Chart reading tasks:
· · · · · · ·
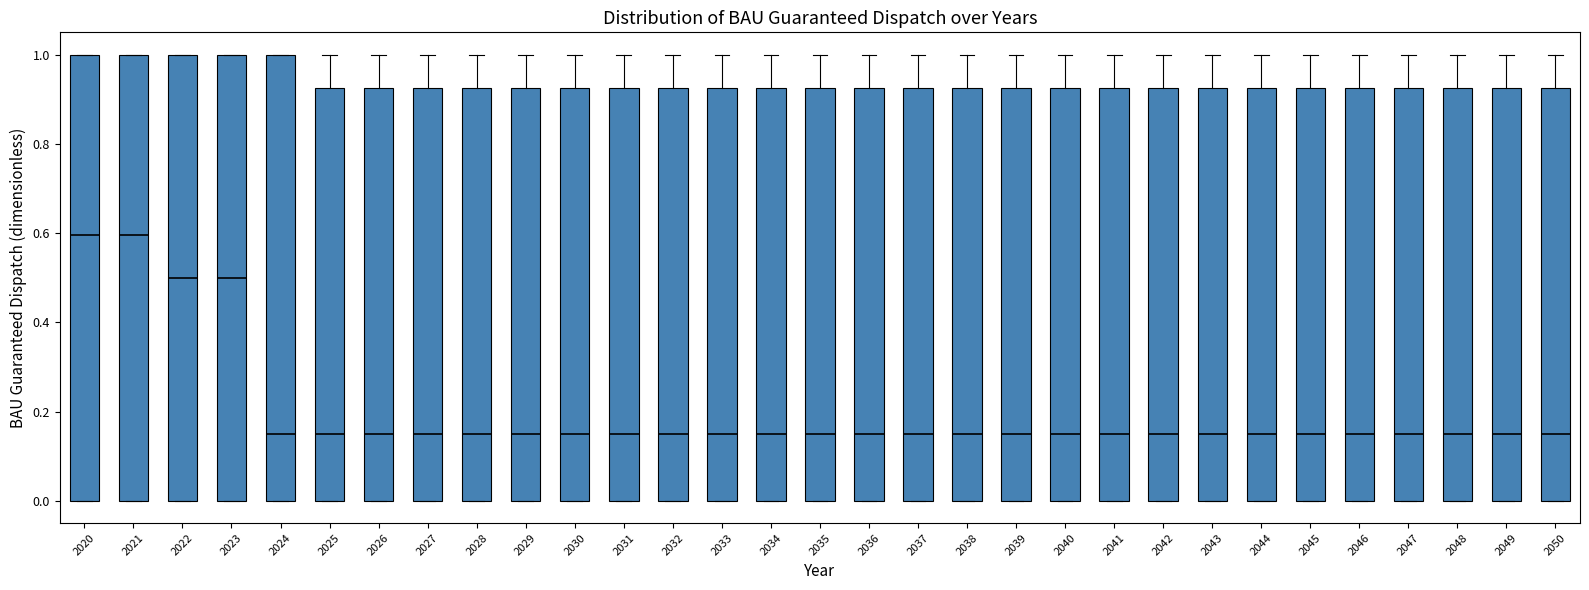

Reading left to right, read every box against the y-axis: the position of its median line, the range the box covers, and the ends of its whiskers. The values are not printed on the chart, so give them approximately, as read against the axis.

2020: median 0.60, box 0.00 to 1.00, whiskers 0.00 to 1.00
2021: median 0.60, box 0.00 to 1.00, whiskers 0.00 to 1.00
2022: median 0.50, box 0.00 to 1.00, whiskers 0.00 to 1.00
2023: median 0.50, box 0.00 to 1.00, whiskers 0.00 to 1.00
2024: median 0.16, box 0.00 to 1.00, whiskers 0.00 to 1.00
2025: median 0.16, box 0.00 to 0.92, whiskers 0.00 to 1.00
2026: median 0.16, box 0.00 to 0.92, whiskers 0.00 to 1.00
2027: median 0.16, box 0.00 to 0.92, whiskers 0.00 to 1.00
2028: median 0.16, box 0.00 to 0.92, whiskers 0.00 to 1.00
2029: median 0.16, box 0.00 to 0.92, whiskers 0.00 to 1.00
2030: median 0.16, box 0.00 to 0.92, whiskers 0.00 to 1.00
2031: median 0.16, box 0.00 to 0.92, whiskers 0.00 to 1.00
2032: median 0.16, box 0.00 to 0.92, whiskers 0.00 to 1.00
2033: median 0.16, box 0.00 to 0.92, whiskers 0.00 to 1.00
2034: median 0.16, box 0.00 to 0.92, whiskers 0.00 to 1.00
2035: median 0.16, box 0.00 to 0.92, whiskers 0.00 to 1.00
2036: median 0.16, box 0.00 to 0.92, whiskers 0.00 to 1.00
2037: median 0.16, box 0.00 to 0.92, whiskers 0.00 to 1.00
2038: median 0.16, box 0.00 to 0.92, whiskers 0.00 to 1.00
2039: median 0.16, box 0.00 to 0.92, whiskers 0.00 to 1.00
2040: median 0.16, box 0.00 to 0.92, whiskers 0.00 to 1.00
2041: median 0.16, box 0.00 to 0.92, whiskers 0.00 to 1.00
2042: median 0.16, box 0.00 to 0.92, whiskers 0.00 to 1.00
2043: median 0.16, box 0.00 to 0.92, whiskers 0.00 to 1.00
2044: median 0.16, box 0.00 to 0.92, whiskers 0.00 to 1.00
2045: median 0.16, box 0.00 to 0.92, whiskers 0.00 to 1.00
2046: median 0.16, box 0.00 to 0.92, whiskers 0.00 to 1.00
2047: median 0.16, box 0.00 to 0.92, whiskers 0.00 to 1.00
2048: median 0.16, box 0.00 to 0.92, whiskers 0.00 to 1.00
2049: median 0.16, box 0.00 to 0.92, whiskers 0.00 to 1.00
2050: median 0.16, box 0.00 to 0.92, whiskers 0.00 to 1.00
· · · · · · ·
Turn every line of the material above into a Markdown table with the columns "Row" and "Line," numbering the rows and skipping blank lines. Leave the pictures out.

| Row | Line |
|---|---|
| 1 | Reading left to right, read every box against the y-axis: the position of its median line, the range the box covers, and the ends of its whiskers. The values are not printed on the chart, so give them approximately, as read against the axis. |
| 2 | 2020: median 0.60, box 0.00 to 1.00, whiskers 0.00 to 1.00 |
| 3 | 2021: median 0.60, box 0.00 to 1.00, whiskers 0.00 to 1.00 |
| 4 | 2022: median 0.50, box 0.00 to 1.00, whiskers 0.00 to 1.00 |
| 5 | 2023: median 0.50, box 0.00 to 1.00, whiskers 0.00 to 1.00 |
| 6 | 2024: median 0.16, box 0.00 to 1.00, whiskers 0.00 to 1.00 |
| 7 | 2025: median 0.16, box 0.00 to 0.92, whiskers 0.00 to 1.00 |
| 8 | 2026: median 0.16, box 0.00 to 0.92, whiskers 0.00 to 1.00 |
| 9 | 2027: median 0.16, box 0.00 to 0.92, whiskers 0.00 to 1.00 |
| 10 | 2028: median 0.16, box 0.00 to 0.92, whiskers 0.00 to 1.00 |
| 11 | 2029: median 0.16, box 0.00 to 0.92, whiskers 0.00 to 1.00 |
| 12 | 2030: median 0.16, box 0.00 to 0.92, whiskers 0.00 to 1.00 |
| 13 | 2031: median 0.16, box 0.00 to 0.92, whiskers 0.00 to 1.00 |
| 14 | 2032: median 0.16, box 0.00 to 0.92, whiskers 0.00 to 1.00 |
| 15 | 2033: median 0.16, box 0.00 to 0.92, whiskers 0.00 to 1.00 |
| 16 | 2034: median 0.16, box 0.00 to 0.92, whiskers 0.00 to 1.00 |
| 17 | 2035: median 0.16, box 0.00 to 0.92, whiskers 0.00 to 1.00 |
| 18 | 2036: median 0.16, box 0.00 to 0.92, whiskers 0.00 to 1.00 |
| 19 | 2037: median 0.16, box 0.00 to 0.92, whiskers 0.00 to 1.00 |
| 20 | 2038: median 0.16, box 0.00 to 0.92, whiskers 0.00 to 1.00 |
| 21 | 2039: median 0.16, box 0.00 to 0.92, whiskers 0.00 to 1.00 |
| 22 | 2040: median 0.16, box 0.00 to 0.92, whiskers 0.00 to 1.00 |
| 23 | 2041: median 0.16, box 0.00 to 0.92, whiskers 0.00 to 1.00 |
| 24 | 2042: median 0.16, box 0.00 to 0.92, whiskers 0.00 to 1.00 |
| 25 | 2043: median 0.16, box 0.00 to 0.92, whiskers 0.00 to 1.00 |
| 26 | 2044: median 0.16, box 0.00 to 0.92, whiskers 0.00 to 1.00 |
| 27 | 2045: median 0.16, box 0.00 to 0.92, whiskers 0.00 to 1.00 |
| 28 | 2046: median 0.16, box 0.00 to 0.92, whiskers 0.00 to 1.00 |
| 29 | 2047: median 0.16, box 0.00 to 0.92, whiskers 0.00 to 1.00 |
| 30 | 2048: median 0.16, box 0.00 to 0.92, whiskers 0.00 to 1.00 |
| 31 | 2049: median 0.16, box 0.00 to 0.92, whiskers 0.00 to 1.00 |
| 32 | 2050: median 0.16, box 0.00 to 0.92, whiskers 0.00 to 1.00 |